Catherynne M. Valente explains why what Christopher Priest did could not have been done by a woman:
I couldn’t, of course, even if I wanted to. But neither could almost any other woman writer or blogger I can think of. Go after popular SF writers and a respected award? She’d have gotten death threats, rape threats, comments telling her everything from shut up and make [unnamed internet male] a sandwich to wishing she’d be raped to death because that would shut her right up.
[…]
That’s the line I walk, and most female authors and commentators walk. On one side of it is a silence which we can’t afford and on the other are the blowback and threats, which come quietly and secretly through email or boldly and baldly in comments.
This is a reality you don’t have to face as a bloke; one of the greatest advantages/privileges of being a straight, white male is that if people dislike me or disagree with me, it’s purely because of what I say or do, not what I present as. Which means that voices like mine or Priest’s are both overrepresented and overvalued, both because we are listened to more and because other voices are dismissed; even worse is that some voices aren’t just ignored but actively chased away. With rape threats even!

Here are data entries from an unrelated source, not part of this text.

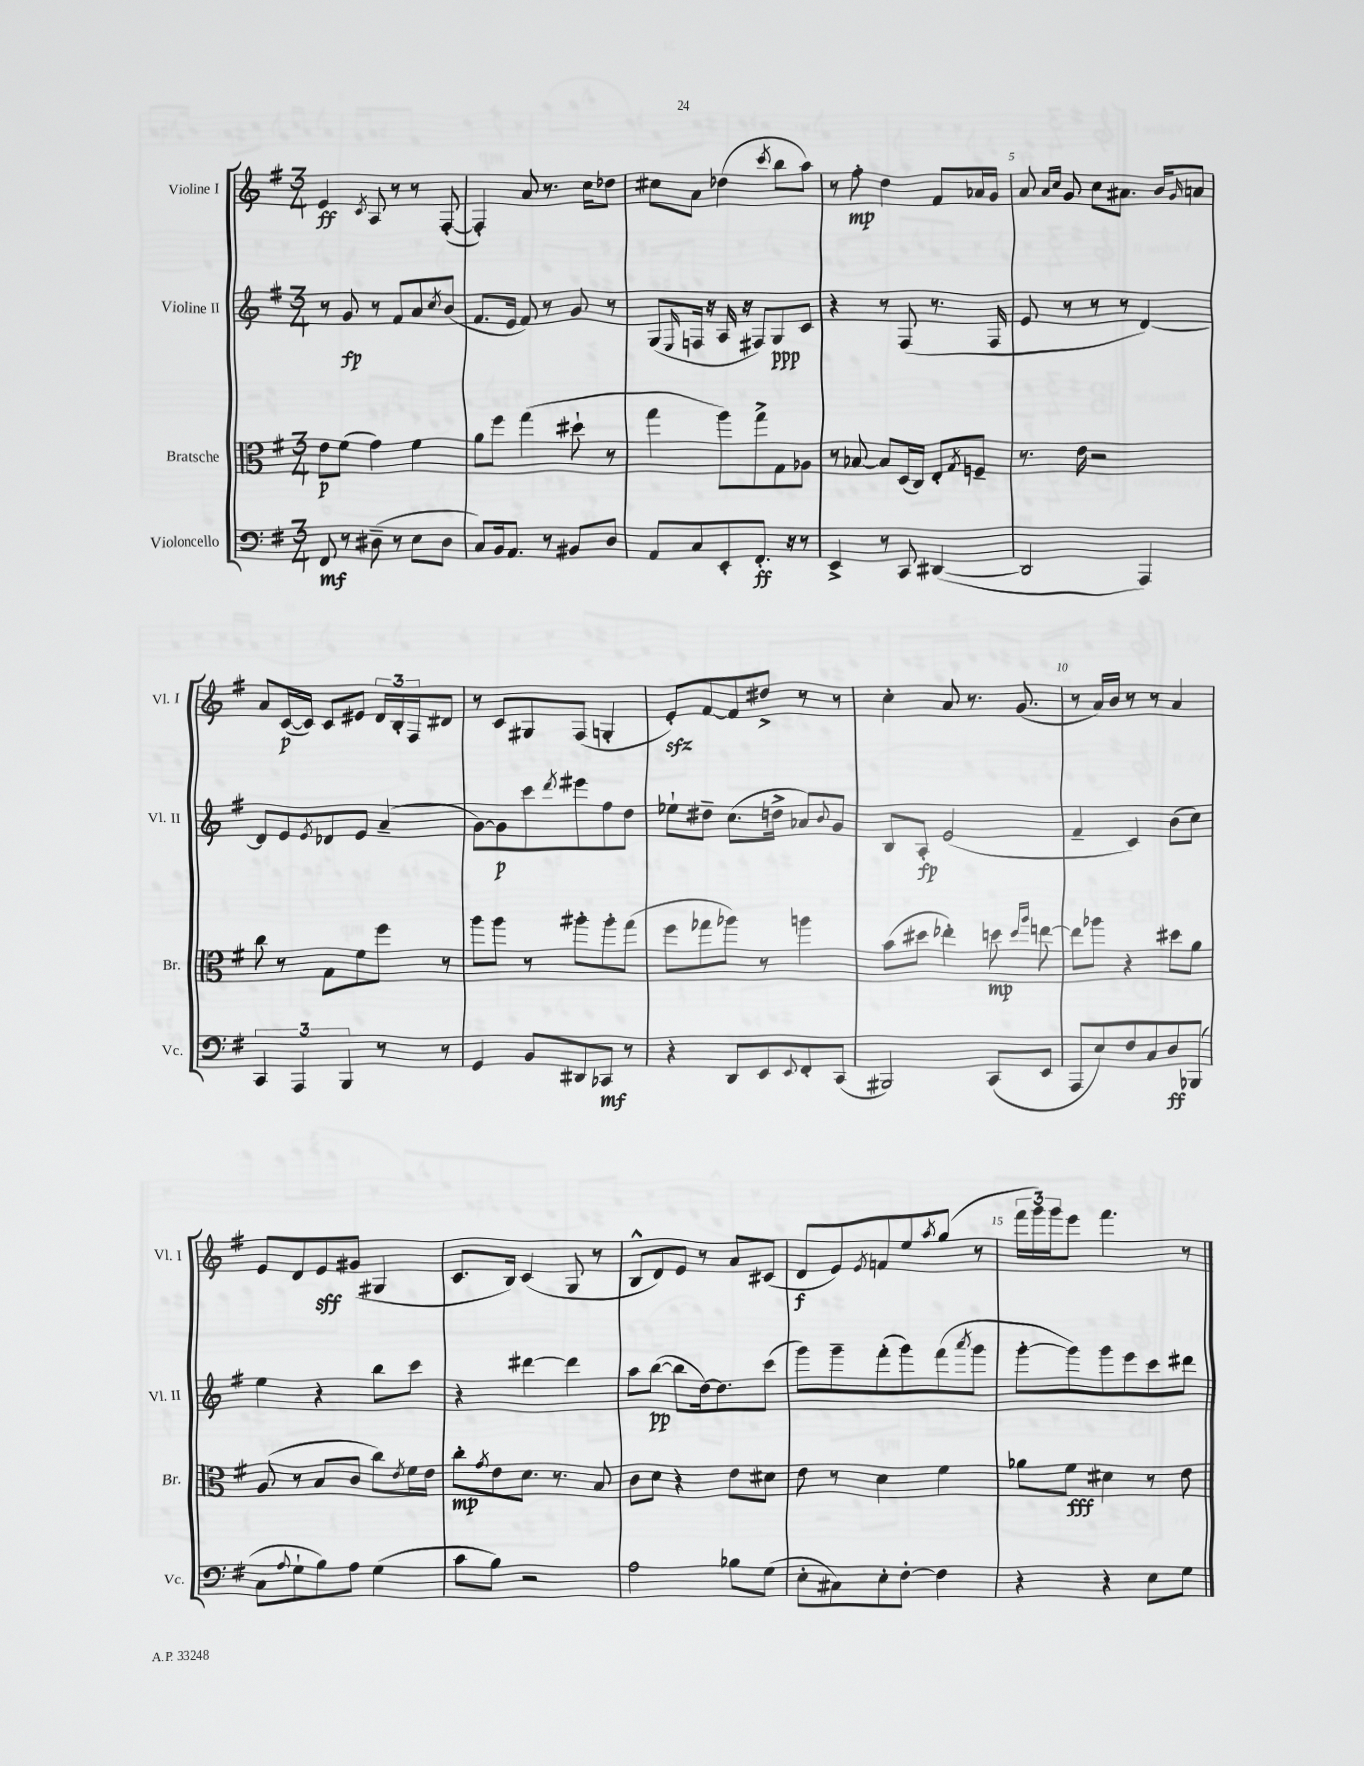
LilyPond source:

<<
\new StaffGroup <<
\new Staff = "s0" \with { instrumentName = "Violine I" shortInstrumentName = "Vl. I" } {
    \clef treble \key g \major \numericTimeSignature \time 3/4
    e'4\ff \acciaccatura { c'8 } a8 r8 r8 fis8~-.( |
    fis4-.) a'8 r8. c''16 des''8 |
    cis''8 a'8 des''4( \acciaccatura { c'''8 } b''8 a''8) |
    r8 fis''8-.\mp d''4 fis'8 aes'16 g'16 |
    a'8 \grace { a'16 c''16 } g'8 c''8 ais'8. b'16 \grace { g'16 } a'8 |
    a'8 c'16~\p( c'16) c'8 eis'8 \tuplet 3/2 { d'16 b16-. fis16 } dis'8 |
    r8 c'8 gis8 fis8( g4-. |
    e'8-.\sfz) fis'8~ fis'8 dis''8-> r8 r8 |
    c''4-. a'8 r8. g'8.( |
    r8 a'16) b'16 r8 r8 a'4 |
    e'8 d'8 e'8\sff gis'8( gis4 |
    c'8. b16) c'4( g8 r8 |
    b8-^ d'8) e'8 r8 a'8 cis'8( |
    d'8\f e'8) \acciaccatura { e'8 } f'8 e''8 \acciaccatura { a''8 } g''8( r8 |
    \tuplet 3/2 { fis'''16 g'''16) g'''16 } e'''8 fis'''4. r8 \bar "|." |
}
\new Staff = "s1" \with { instrumentName = "Violine II" shortInstrumentName = "Vl. II" } {
    \clef treble \key g \major \numericTimeSignature \time 3/4
    r8 g'8\fp r8 fis'8 a'8 \acciaccatura { c''8 } b'8( |
    fis'8. e'16 fis'8) r8 g'8 r8 |
    g8( \grace { e16 } f16 r16 a16 r16 fis8) g8\ppp c'8 |
    r4 r8 fis8( r8. fis16 |
    e'8 r8 r8 r8 d'4~) |
    d'8 e'8 \acciaccatura { e'8 } des'8 e'8 a'4--( |
    g'8~) g'8\p c'''8 \acciaccatura { d'''8 } eis'''8 fis''8 d''8 |
    ees''8-! dis''8-- c''8.( d''16-> aes'8) \appoggiatura { b'8 } g'8 |
    b8 a8-.\fp e'2( |
    fis'4-- c'4) b'8( c''8) |
    e''4 r4 b''8 c'''8 |
    r4 dis'''4~ dis'''4 |
    a''8 b''8~\pp( b''8 d''16~) d''8. c'''8( |
    g'''8) g'''8-- fis'''8-.( g'''8) fis'''8( \acciaccatura { a'''8 } g'''8 |
    g'''8~-. g'''8) g'''8 e'''8 c'''8 dis'''8 \bar "|." |
}
\new Staff = "s2" \with { instrumentName = "Bratsche" shortInstrumentName = "Br." } {
    \clef alto \key g \major \numericTimeSignature \time 3/4
    e'8\p fis'8( g'4) fis'4 |
    a'8 fis''8 g''4( dis''8-! r8 |
    g''4 a''8) g''8-> g8 aes8 |
    r8 bes8~ bes8 d16( c16) e8-. \acciaccatura { g8 } f8-- |
    r8. e'16 r2 |
    c''8 r8 g8 fis'8 fis''8 r8 |
    a''8 a''8 r8 ais''8-. ais''8-. g''8( |
    fis''8 ges''8 aes''8) r8 a''4 |
    b'8( dis''8 ees''4-.) d''8\mp \grace { d''16 a''16 } e''8~ |
    e''8 aes''8 r4 dis''8 a'8 |
    a8( r8 b8 c'8 c''8) \acciaccatura { e'8 } fis'16 e'16 |
    c''8-.\mp \acciaccatura { g'8 } e'8 d'8. r8. b8 |
    c'8 d'8 r4 e'8 dis'8 |
    e'8 r8 d'4 fis'4 |
    aes'8 fis'8\fff dis'4 r8 e'8 \bar "|." |
}
\new Staff = "s3" \with { instrumentName = "Violoncello" shortInstrumentName = "Vc." } {
    \clef bass \key g \major \numericTimeSignature \time 3/4
    fis,8\mf r8 dis8--( r8 e8 dis8 |
    c8) b,16 a,8. r8 bis,8 d8 |
    a,8 c8 e,8-. fis,8.-.\ff r16 r8 |
    e,4-> r8 c,8 dis,4~( |
    dis,2 a,,4) |
    \tuplet 3/2 { c,4 a,,4 b,,4 } r8 r8 |
    g,4 b,8 dis,8 ces,8\mf r8 |
    r4 d,8 e,8 \appoggiatura { e,8 } fis,8-. c,8( |
    bis,,2) c,8( e,8 |
    a,,8 e8) fis8 c8 d8\ff bes,,8( |
    c8 \appoggiatura { a8 } g8-! b8) a8 g4( |
    c'8 b8) r2 |
    a2 bes8 g8( |
    e8-. cis8) e8-. fis8~-. fis4 |
    r4 r4 e8 g8 \bar "|." |
}
>>
>>
\layout { \context { \Score \override BarNumber.break-visibility = ##(#f #t #t) barNumberVisibility = #(every-nth-bar-number-visible 5) } }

Apart from anything else, this impovers the dialogue we’re all having with each other about science fiction, if you can only be taken serious if you’re a straight white bloke and if you’re not, you get sexist or racist slurs (or both) aimed at you. It’s not good for fandom and it’s obviously incredibly bad for those who are subjected to it.
For those of us who don’t run this risk, there’s the obligation to do something about it, to speak out against such attacks whenever we see them, obviously not participate in them ourselves and most importantly, not blame the victims for something they supposedly done to “provoke” these attacks.